### Your task
Copy out every line below that contains the string "России". Case counts.

### Material supplied
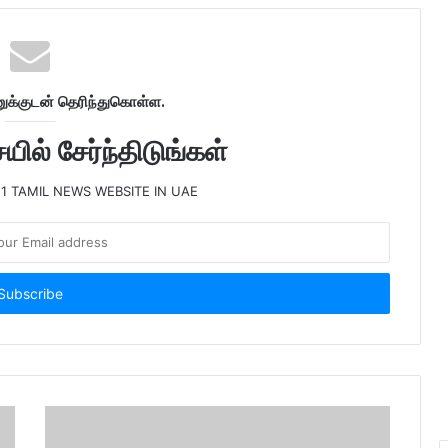
க்குடன் தெரிந்துகொள்ள.
ில் சேர்ந்திடுங்கள்
 1 TAMIL NEWS WEBSITE IN UAE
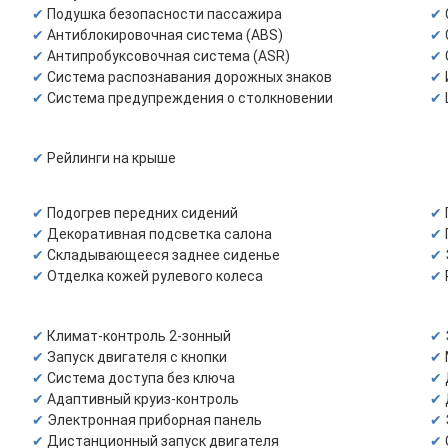
Подушка безопасности пассажира
Антиблокировочная система (ABS)
Антипробуксовочная система (ASR)
Система распознавания дорожных знаков
Система предупреждения о столкновении
Рейлинги на крыше
Подогрев передних сидений
Декоративная подсветка салона
Складывающееся заднее сиденье
Отделка кожей рулевого колеса
Климат-контроль 2-зонный
Запуск двигателя с кнопки
Система доступа без ключа
Адаптивный круиз-контроль
Электронная приборная панель
Дистанционный запуск двигателя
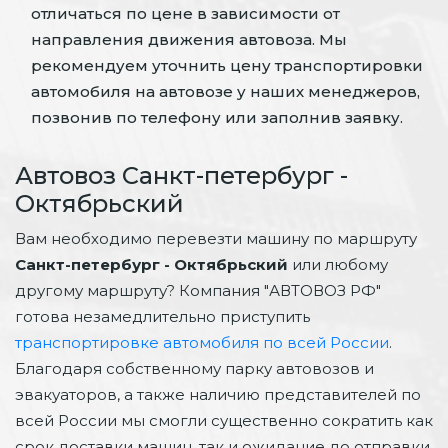
отличаться по цене в зависимости от
направления движения автовоза. Мы
рекомендуем уточнить цену транспортировки
автомобиля на автовозе у наших менеджеров,
позвонив по телефону или заполнив заявку.
Автовоз Санкт-петербург -
Октябрьский
Вам необходимо перевезти машину по маршруту
Санкт-петербург - Октябрьский
или любому
другому маршруту? Компания "АВТОВОЗ РФ"
готова незамедлительно приступить
транспортировке автомобиля по всей России
.
Благодаря собственному парку автовозов и
эвакуаторов, а также наличию представителей по
всей России мы смогли существенно сократить как
срок доставки машин, так и ожидание до отправки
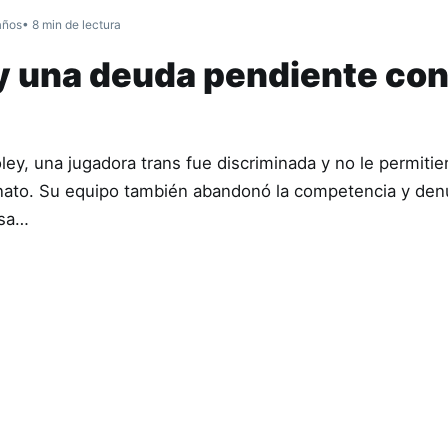
años
• 8 min de lectura
y una deuda pendiente con
ey, una jugadora trans fue discriminada y no le permitie
nato. Su equipo también abandonó la competencia y denu
asa…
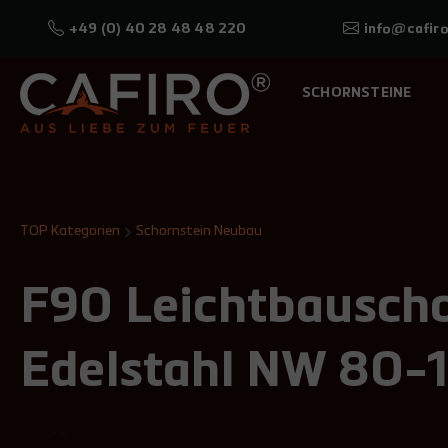
+49 (0) 40 28 48 48 220
info@cafiro
SCHORNSTEINE
TOP Kategorien
Schornstein Neubau
F90 Leichtbauscho
Edelstahl NW 80-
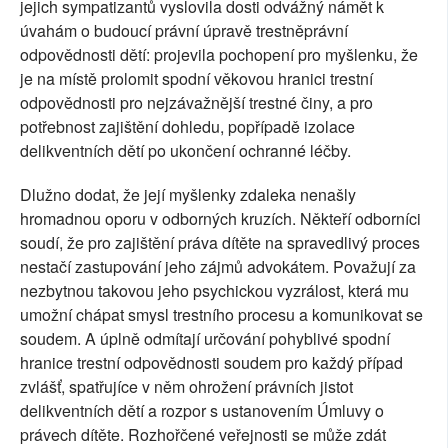
jejich sympatizantů vyslovila dosti odvážný námět k
úvahám o budoucí právní úpravě trestněprávní
odpovědnosti dětí: projevila pochopení pro myšlenku, že
je na místě prolomit spodní věkovou hranici trestní
odpovědnosti pro nejzávažnější trestné činy, a pro
potřebnost zajištění dohledu, popřípadě izolace
delikventních dětí po ukončení ochranné léčby.
Dlužno dodat, že její myšlenky zdaleka nenašly
hromadnou oporu v odborných kruzích. Někteří odborníci
soudí, že pro zajištění práva dítěte na spravedlivý proces
nestačí zastupování jeho zájmů advokátem. Považují za
nezbytnou takovou jeho psychickou vyzrálost, která mu
umožní chápat smysl trestního procesu a komunikovat se
soudem. A úplně odmítají určování pohyblivé spodní
hranice trestní odpovědnosti soudem pro každý případ
zvlášť, spatřujíce v něm ohrožení právních jistot
delikventních dětí a rozpor s ustanovením Úmluvy o
právech dítěte. Rozhořčené veřejnosti se může zdát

### Answer to this exercise
транспортировке автомобиля по всей России
всей России мы смогли существенно сократить как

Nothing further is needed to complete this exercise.